==== Information provided

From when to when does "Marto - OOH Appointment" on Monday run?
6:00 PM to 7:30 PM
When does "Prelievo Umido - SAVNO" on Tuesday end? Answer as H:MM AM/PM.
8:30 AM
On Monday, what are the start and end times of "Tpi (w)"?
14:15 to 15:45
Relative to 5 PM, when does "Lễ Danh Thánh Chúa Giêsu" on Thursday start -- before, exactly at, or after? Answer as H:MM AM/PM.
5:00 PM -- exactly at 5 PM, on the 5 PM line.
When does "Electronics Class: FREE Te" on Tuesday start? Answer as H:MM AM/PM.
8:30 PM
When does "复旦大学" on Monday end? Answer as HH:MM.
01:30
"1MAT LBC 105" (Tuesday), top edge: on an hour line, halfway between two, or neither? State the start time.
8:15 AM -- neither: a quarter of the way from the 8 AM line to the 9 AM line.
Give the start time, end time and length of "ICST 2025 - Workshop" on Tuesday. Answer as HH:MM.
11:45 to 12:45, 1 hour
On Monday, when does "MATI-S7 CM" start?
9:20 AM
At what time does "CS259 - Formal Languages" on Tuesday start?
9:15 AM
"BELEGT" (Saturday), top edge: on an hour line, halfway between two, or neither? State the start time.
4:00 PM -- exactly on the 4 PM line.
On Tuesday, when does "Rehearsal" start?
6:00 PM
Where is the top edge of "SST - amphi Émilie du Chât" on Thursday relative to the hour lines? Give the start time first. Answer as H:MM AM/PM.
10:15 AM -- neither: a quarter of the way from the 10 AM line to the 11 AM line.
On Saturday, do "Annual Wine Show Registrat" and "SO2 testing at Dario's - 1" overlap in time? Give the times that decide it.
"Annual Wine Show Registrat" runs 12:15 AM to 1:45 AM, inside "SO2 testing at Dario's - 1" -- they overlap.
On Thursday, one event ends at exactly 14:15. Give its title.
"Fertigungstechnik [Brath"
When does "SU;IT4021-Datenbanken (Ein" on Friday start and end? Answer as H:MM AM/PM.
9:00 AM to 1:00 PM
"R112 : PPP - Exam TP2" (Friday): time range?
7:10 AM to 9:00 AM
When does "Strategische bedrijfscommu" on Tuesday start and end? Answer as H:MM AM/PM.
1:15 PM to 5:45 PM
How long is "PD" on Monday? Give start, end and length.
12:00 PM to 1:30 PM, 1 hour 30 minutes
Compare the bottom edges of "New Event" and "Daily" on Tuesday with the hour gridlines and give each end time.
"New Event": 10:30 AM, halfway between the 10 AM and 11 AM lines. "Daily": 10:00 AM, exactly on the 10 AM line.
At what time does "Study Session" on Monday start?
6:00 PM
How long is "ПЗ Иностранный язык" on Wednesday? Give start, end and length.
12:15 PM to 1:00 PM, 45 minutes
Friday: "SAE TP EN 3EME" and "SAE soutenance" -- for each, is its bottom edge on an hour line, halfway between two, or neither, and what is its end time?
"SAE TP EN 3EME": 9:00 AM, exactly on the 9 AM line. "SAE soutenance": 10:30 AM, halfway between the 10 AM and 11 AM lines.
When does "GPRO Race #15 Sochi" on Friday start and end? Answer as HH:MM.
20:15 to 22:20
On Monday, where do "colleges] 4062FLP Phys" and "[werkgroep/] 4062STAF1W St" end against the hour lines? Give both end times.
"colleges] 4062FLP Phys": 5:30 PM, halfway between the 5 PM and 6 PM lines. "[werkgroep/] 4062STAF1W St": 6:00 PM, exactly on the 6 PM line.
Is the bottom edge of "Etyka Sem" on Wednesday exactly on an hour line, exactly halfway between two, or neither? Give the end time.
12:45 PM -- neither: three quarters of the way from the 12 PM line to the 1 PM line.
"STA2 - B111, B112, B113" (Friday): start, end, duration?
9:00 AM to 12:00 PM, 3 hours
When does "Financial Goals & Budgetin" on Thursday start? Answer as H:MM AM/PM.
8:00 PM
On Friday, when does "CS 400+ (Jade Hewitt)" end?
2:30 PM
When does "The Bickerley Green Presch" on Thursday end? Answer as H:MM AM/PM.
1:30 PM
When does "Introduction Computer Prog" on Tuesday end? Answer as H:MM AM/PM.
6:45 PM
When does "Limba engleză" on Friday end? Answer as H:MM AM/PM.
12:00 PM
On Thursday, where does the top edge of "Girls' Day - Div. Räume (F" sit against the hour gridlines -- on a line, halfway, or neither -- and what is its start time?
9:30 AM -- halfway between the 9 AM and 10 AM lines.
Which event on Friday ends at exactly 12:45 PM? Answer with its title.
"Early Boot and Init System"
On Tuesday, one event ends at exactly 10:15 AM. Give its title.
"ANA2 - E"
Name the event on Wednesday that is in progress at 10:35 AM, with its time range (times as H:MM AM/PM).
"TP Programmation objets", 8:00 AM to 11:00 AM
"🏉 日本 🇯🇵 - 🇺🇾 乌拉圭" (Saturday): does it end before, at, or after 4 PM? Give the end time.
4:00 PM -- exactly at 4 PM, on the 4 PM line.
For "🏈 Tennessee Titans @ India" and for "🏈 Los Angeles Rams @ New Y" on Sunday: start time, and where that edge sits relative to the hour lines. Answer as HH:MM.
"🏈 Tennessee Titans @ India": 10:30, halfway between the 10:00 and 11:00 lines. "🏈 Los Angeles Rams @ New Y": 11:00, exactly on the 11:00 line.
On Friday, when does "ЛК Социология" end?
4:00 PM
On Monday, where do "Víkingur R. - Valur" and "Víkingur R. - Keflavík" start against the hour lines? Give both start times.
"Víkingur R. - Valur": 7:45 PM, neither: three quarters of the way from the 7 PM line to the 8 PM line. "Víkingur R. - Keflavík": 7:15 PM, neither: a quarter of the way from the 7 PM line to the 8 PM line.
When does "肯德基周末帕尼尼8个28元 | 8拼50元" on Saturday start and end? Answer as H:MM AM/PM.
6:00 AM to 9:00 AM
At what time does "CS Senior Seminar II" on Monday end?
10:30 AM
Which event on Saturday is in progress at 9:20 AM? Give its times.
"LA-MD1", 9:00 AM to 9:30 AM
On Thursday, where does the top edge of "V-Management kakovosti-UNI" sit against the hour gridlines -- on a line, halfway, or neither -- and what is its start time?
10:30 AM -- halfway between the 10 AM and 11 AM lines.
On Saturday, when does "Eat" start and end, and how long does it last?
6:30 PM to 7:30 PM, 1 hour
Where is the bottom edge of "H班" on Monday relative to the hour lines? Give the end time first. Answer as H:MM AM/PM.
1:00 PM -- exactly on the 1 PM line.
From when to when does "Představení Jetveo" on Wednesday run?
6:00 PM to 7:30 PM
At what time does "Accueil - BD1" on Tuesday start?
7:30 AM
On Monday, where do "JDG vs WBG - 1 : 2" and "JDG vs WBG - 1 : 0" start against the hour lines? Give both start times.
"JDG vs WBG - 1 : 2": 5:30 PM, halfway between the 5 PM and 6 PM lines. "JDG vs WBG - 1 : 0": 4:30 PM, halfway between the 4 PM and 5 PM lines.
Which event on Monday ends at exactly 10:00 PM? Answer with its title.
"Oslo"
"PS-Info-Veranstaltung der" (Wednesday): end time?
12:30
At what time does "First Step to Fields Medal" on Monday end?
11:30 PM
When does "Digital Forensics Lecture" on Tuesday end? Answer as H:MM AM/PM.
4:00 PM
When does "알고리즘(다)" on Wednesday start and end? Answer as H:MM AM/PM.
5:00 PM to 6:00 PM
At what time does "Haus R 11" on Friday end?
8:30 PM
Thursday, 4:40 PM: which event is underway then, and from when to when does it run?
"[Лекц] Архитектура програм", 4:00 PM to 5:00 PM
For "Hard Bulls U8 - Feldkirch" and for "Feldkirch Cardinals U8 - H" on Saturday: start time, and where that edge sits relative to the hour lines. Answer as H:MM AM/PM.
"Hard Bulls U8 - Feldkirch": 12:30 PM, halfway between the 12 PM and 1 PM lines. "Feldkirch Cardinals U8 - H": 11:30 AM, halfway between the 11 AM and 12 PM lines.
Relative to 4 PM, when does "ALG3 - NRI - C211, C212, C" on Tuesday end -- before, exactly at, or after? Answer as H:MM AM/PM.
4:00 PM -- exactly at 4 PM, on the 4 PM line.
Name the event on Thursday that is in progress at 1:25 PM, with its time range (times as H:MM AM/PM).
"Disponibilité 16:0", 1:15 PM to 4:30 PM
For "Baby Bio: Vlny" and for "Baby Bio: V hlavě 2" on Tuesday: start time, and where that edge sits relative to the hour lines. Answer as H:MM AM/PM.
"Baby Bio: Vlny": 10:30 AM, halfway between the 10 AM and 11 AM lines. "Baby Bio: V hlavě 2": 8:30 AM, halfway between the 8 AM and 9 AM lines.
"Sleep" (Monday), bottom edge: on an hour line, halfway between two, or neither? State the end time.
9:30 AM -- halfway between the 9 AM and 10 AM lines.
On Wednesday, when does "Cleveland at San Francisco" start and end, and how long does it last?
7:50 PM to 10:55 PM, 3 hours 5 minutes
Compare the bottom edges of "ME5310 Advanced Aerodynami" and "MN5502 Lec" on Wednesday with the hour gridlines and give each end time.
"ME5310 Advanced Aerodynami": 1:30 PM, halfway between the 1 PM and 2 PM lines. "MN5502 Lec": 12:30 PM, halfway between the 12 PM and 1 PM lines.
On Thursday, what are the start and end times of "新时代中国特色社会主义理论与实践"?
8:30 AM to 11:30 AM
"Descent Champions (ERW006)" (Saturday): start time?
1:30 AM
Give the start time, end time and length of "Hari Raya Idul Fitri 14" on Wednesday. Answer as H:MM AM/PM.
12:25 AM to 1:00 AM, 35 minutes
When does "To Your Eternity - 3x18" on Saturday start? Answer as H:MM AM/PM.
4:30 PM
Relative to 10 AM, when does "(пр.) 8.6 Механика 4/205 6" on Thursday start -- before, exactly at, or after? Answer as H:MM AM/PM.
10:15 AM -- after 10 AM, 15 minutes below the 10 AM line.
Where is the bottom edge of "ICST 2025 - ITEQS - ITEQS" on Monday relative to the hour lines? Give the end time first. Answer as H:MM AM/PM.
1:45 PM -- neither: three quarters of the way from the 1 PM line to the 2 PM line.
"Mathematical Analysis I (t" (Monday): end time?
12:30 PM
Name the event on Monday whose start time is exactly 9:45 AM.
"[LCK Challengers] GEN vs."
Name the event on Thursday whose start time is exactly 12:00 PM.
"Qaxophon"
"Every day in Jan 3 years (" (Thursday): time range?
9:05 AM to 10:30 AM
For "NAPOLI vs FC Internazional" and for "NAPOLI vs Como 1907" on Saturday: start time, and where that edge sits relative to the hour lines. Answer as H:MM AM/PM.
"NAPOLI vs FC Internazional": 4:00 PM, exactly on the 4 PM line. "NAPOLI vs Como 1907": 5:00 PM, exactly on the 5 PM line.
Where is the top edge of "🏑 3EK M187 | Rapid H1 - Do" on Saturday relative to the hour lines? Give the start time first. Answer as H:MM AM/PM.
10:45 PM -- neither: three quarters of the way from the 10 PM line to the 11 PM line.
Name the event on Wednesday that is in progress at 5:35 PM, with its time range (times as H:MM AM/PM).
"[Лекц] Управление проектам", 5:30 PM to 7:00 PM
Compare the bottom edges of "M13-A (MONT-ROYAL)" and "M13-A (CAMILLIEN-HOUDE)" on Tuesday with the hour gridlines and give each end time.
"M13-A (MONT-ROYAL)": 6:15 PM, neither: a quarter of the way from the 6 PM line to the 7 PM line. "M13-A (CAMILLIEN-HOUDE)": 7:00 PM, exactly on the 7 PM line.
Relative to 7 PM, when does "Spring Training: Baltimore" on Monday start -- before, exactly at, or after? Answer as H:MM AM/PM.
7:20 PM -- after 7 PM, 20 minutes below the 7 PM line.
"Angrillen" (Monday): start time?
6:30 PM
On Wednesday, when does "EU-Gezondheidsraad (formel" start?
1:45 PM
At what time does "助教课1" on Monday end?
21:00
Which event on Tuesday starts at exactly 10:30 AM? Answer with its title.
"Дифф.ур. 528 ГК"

========

Reproduce word for word the lines of the listing from the one containing "Relative to 4" through the one containing "7:50 PM to 10:55 PM, 3 hours 5 minutes", both included.

- [Reply]
Relative to 4 PM, when does "ALG3 - NRI - C211, C212, C" on Tuesday end -- before, exactly at, or after? Answer as H:MM AM/PM.
4:00 PM -- exactly at 4 PM, on the 4 PM line.
Name the event on Thursday that is in progress at 1:25 PM, with its time range (times as H:MM AM/PM).
"Disponibilité 16:0", 1:15 PM to 4:30 PM
For "Baby Bio: Vlny" and for "Baby Bio: V hlavě 2" on Tuesday: start time, and where that edge sits relative to the hour lines. Answer as H:MM AM/PM.
"Baby Bio: Vlny": 10:30 AM, halfway between the 10 AM and 11 AM lines. "Baby Bio: V hlavě 2": 8:30 AM, halfway between the 8 AM and 9 AM lines.
"Sleep" (Monday), bottom edge: on an hour line, halfway between two, or neither? State the end time.
9:30 AM -- halfway between the 9 AM and 10 AM lines.
On Wednesday, when does "Cleveland at San Francisco" start and end, and how long does it last?
7:50 PM to 10:55 PM, 3 hours 5 minutes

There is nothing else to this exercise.